# TEXT PROVIDED
***
ROBERT COLLIER, SF CHRONICLE - He pops up almost everywhere -- Africa,
Asia, the Middle East, South America and this week at the United
Nations, denouncing U.S. policy with revolutionary fervor. Like a
recurring bad dream for the Bush administration, Venezuelan President
Hugo Chavez is molding himself into one of the world's most pre-eminent
anti-American leaders. Days before he addressed the United Nations --
where he called President Bush the devil Wednesday -- Chavez hosted the
equally anti-American Iranian leader Mahmoud Ahmadinejad in Caracas.
They cemented an increasingly close alliance by signing more than 20
trade and investment deals, and Chavez promised to cut off oil supplies
to the United States in the event of a U.S. military attack on Iran.

At last week's summit in Cuba of the 116-nation Non-Aligned Movement,
Chavez emerged as the heir apparent of the movement's longtime patron,
the ailing Cuban leader Fidel Castro. However, Chavez has something
Castro never had -- huge oil revenues that will last for decades to
come.
***
# DATASET CONTENT
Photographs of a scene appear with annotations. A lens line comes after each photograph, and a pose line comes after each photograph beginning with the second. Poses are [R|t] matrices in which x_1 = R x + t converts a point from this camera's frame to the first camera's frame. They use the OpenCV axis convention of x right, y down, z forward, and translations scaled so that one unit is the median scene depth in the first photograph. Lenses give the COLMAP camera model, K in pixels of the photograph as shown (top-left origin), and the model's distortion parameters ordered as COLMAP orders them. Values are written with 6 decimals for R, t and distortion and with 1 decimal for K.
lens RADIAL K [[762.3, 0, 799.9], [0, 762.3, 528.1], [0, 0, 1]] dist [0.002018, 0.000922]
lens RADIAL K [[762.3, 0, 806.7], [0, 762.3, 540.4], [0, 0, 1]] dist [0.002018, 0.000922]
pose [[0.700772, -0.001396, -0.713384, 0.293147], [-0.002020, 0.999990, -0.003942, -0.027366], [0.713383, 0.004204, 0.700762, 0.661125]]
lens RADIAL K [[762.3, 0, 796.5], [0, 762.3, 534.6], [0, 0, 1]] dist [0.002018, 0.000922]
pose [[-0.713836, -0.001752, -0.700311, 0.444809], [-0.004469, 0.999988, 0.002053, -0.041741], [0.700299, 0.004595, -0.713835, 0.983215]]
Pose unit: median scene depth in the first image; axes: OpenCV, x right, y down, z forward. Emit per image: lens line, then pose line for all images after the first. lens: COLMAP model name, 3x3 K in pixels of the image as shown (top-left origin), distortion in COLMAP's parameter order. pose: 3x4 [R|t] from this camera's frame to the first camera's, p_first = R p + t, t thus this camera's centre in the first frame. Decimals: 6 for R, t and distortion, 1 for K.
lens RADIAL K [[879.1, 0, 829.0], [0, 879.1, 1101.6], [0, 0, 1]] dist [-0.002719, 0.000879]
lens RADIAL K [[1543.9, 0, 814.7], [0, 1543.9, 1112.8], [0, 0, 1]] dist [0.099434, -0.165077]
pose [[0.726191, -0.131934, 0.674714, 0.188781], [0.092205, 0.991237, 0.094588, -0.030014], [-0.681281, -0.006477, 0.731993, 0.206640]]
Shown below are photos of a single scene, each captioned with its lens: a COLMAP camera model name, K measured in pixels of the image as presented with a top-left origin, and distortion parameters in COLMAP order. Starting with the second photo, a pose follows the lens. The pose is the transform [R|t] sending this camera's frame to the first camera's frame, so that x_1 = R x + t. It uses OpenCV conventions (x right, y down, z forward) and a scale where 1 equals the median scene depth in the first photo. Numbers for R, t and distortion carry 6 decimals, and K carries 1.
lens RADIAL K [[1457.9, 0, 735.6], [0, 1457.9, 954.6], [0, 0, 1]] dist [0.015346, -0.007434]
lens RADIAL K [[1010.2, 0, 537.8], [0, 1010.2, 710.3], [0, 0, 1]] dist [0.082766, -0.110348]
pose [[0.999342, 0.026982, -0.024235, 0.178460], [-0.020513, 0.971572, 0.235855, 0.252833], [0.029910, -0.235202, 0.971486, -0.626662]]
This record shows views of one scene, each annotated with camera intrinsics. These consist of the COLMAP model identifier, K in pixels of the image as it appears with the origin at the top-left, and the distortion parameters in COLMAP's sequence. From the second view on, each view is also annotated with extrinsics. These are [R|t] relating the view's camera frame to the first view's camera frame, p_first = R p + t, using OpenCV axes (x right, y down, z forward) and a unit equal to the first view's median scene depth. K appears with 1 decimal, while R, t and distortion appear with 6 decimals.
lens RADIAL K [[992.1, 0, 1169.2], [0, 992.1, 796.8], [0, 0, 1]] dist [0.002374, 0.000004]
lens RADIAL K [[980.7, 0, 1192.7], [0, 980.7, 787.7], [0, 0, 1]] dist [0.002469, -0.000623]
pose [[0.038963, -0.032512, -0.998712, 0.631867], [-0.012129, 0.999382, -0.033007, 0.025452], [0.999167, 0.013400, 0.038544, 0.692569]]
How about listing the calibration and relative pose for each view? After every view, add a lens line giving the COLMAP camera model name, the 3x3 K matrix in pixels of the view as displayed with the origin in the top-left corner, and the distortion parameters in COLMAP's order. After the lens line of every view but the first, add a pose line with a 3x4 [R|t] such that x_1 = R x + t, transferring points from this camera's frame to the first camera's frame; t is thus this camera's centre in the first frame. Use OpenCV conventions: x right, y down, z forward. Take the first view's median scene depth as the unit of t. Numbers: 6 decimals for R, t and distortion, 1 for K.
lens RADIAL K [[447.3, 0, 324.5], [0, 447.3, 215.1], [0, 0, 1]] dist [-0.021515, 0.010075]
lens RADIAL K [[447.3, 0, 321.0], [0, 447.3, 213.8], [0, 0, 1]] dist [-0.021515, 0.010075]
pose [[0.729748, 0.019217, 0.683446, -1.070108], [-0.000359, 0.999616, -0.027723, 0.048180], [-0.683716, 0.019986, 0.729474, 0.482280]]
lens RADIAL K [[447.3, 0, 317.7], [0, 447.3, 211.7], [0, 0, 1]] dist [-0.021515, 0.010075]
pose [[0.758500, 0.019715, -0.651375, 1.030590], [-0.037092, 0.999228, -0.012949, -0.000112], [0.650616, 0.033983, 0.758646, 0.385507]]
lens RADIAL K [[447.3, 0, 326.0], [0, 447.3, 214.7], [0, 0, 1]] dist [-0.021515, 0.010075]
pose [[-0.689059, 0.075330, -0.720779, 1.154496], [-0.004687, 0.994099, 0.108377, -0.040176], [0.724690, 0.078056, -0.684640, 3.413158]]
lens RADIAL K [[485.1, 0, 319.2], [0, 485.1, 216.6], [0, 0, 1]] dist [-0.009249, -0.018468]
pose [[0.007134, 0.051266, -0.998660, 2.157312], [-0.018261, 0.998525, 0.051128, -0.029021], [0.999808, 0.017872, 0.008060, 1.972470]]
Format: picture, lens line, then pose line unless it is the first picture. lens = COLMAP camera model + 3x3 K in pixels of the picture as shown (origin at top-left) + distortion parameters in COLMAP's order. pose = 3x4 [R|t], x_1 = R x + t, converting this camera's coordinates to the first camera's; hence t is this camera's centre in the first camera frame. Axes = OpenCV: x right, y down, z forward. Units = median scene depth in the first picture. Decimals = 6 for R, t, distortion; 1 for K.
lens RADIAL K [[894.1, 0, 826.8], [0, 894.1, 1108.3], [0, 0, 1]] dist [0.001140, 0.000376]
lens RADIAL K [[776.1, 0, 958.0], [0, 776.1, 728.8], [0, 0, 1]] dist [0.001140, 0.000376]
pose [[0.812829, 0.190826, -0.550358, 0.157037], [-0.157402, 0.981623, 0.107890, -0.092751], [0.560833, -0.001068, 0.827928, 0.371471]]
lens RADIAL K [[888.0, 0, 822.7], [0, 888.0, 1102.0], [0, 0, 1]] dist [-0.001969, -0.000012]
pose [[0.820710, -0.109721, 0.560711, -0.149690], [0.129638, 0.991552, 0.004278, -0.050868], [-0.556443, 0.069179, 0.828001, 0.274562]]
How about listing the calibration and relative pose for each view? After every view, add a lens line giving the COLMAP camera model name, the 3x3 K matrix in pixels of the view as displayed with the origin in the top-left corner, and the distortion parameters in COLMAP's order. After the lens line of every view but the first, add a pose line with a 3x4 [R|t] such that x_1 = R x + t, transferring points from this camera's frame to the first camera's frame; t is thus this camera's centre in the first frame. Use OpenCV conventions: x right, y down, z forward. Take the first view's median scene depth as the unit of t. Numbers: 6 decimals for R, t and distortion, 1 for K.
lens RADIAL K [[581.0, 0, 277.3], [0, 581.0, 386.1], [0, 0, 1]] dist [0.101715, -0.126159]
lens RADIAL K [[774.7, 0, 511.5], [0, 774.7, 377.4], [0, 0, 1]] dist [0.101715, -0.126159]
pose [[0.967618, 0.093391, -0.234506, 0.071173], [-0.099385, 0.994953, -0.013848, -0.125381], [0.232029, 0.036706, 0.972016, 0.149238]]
***
# WORK TO BE COMPLETED
According to the article on Hugo Chavez, what did Chavez promise to do if the United States launched a military attack on Iran?

# RESPONSE
He promised to cut off oil supplies to the United States.